→ **Your goal**
From top to bottom, retype the data exactly, passing over any picture.
Information provided START
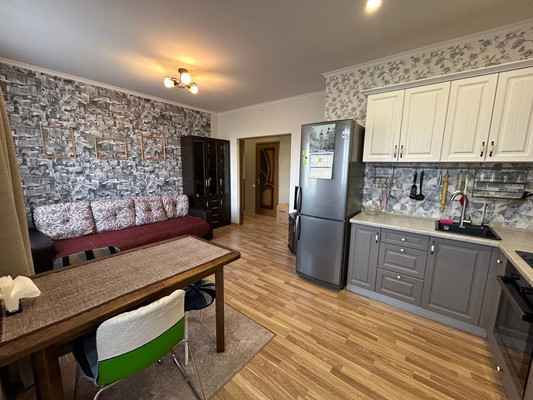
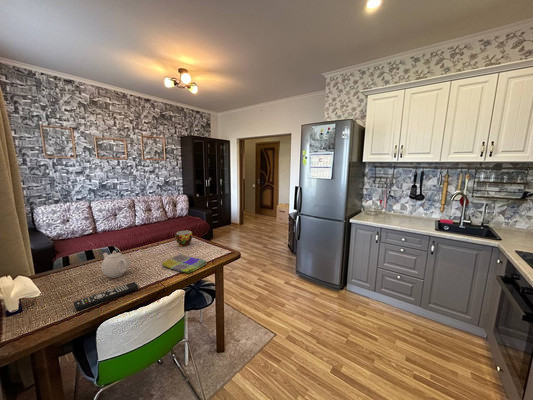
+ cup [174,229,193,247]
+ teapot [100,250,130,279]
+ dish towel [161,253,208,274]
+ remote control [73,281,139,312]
Information provided END
→ **Reply to the exercise**
+ cup [174,229,193,247]
+ teapot [100,250,130,279]
+ dish towel [161,253,208,274]
+ remote control [73,281,139,312]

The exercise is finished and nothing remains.